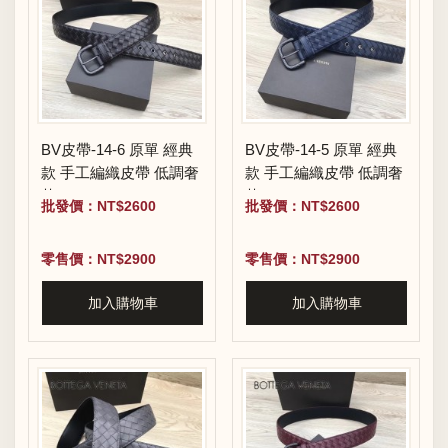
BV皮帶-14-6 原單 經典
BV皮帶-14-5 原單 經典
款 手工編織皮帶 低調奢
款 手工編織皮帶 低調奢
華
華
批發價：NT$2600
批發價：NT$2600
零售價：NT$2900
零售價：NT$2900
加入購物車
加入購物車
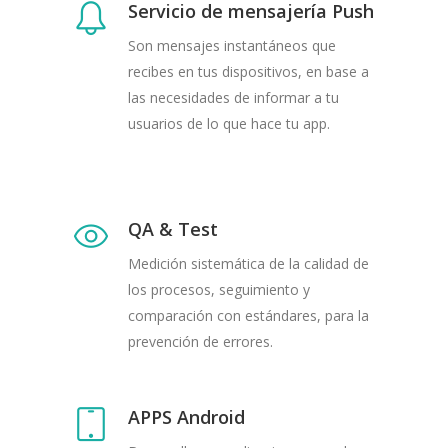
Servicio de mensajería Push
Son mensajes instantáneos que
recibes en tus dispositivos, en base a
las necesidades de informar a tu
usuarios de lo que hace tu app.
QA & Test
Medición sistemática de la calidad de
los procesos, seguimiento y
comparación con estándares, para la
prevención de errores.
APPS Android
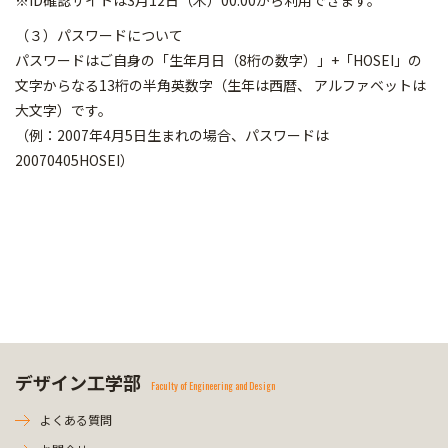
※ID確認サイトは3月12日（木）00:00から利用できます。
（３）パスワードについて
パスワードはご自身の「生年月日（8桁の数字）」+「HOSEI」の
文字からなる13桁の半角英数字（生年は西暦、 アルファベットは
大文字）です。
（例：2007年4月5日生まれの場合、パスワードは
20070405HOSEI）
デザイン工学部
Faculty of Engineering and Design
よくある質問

————————

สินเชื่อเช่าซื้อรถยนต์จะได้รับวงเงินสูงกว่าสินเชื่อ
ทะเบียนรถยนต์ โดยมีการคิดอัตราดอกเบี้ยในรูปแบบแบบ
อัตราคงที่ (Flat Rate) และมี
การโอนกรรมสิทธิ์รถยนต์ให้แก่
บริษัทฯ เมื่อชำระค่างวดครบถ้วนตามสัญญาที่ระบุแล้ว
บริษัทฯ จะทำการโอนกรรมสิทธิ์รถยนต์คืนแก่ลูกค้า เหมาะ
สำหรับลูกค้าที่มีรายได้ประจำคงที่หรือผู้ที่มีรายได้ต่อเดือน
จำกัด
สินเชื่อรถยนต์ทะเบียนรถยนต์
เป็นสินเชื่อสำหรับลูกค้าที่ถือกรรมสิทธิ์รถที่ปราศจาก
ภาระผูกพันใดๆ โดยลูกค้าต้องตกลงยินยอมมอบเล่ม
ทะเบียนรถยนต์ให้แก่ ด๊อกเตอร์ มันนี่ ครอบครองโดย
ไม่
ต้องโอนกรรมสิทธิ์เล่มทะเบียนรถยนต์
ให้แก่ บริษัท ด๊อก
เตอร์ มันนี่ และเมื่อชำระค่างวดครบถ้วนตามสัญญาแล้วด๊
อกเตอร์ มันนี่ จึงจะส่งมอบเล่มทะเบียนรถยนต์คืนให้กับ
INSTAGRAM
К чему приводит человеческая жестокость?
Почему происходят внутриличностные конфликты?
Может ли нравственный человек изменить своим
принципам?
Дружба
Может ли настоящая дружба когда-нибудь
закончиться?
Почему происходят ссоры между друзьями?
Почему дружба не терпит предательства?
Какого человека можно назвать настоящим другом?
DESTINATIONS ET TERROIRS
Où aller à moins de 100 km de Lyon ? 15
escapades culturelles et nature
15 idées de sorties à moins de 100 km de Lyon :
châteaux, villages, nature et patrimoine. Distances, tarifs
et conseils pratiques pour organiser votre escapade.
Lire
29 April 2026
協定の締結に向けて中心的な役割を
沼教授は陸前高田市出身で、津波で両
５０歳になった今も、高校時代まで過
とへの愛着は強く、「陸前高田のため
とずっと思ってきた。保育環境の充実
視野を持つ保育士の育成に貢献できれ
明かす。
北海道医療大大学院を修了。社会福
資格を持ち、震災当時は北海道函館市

————————

- **Exercise objective**: In the material above, locate the line containing "escapades culturelles et nature" and the line containing "資格を持ち、震災当時は北海道函館市". Transcribe exactly those two lines and every line between them, and nothing more.

- **Exercise result**:
escapades culturelles et nature
15 idées de sorties à moins de 100 km de Lyon :
châteaux, villages, nature et patrimoine. Distances, tarifs
et conseils pratiques pour organiser votre escapade.
Lire
29 April 2026
協定の締結に向けて中心的な役割を
沼教授は陸前高田市出身で、津波で両
５０歳になった今も、高校時代まで過
とへの愛着は強く、「陸前高田のため
とずっと思ってきた。保育環境の充実
視野を持つ保育士の育成に貢献できれ
明かす。
北海道医療大大学院を修了。社会福
資格を持ち、震災当時は北海道函館市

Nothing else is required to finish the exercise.